Martina, junto a Sonia Navarro, cuñada y su mano derecha fundaron La Cabuya Cuenta, una asociación integrada por mujeres. Este colectivo, liderado por Navarro, elabora artesanías de todo tipo, incluso algunas a base de la fibra de cabuya que, posteriormente, venden en ferias.
“Ha sido duro, yo ya no podría solo: las asoleadas, los aguaceros, las hambres. Y yo les digo a ellas que echen para adelante porque yo en cualquier momento puedo fallar”, agrega.

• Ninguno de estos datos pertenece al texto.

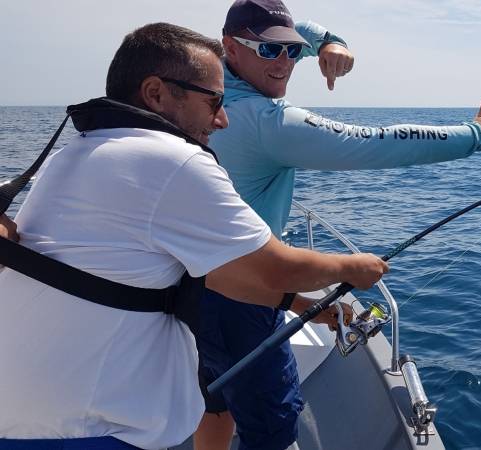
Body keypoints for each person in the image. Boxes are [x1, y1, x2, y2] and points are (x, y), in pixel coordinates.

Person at [0, 22, 388, 450]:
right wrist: (358, 267)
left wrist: (299, 306)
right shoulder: (174, 160)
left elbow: (210, 272)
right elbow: (277, 271)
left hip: (22, 420)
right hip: (92, 431)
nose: (222, 120)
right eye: (214, 102)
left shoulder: (73, 154)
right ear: (155, 93)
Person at [195, 1, 481, 449]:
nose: (284, 63)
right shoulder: (266, 123)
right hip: (244, 301)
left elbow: (294, 32)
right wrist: (476, 135)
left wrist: (328, 42)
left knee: (216, 402)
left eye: (291, 51)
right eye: (269, 52)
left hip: (198, 279)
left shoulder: (211, 85)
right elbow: (376, 144)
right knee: (272, 429)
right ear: (232, 47)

Esas ferias les ha permitido viajar por todo el país y conocer también a otros artistas. Además, Camacho aprovecha para dar una muestra de su talento con sus telares de seis y tres metros a quienes se acercan al toldo en el que lo ubican; allí, los curiosos y los turistas no pueden dejar pasar ese momento.
Con la asociación Martina recorre escuelas y colegios dando cursos sobre la cabuya y los usos que se le dan, con el único fin de no dejar morir este oficio, que le permitió cumplir sus sueños y forjó su carácter a través de los años.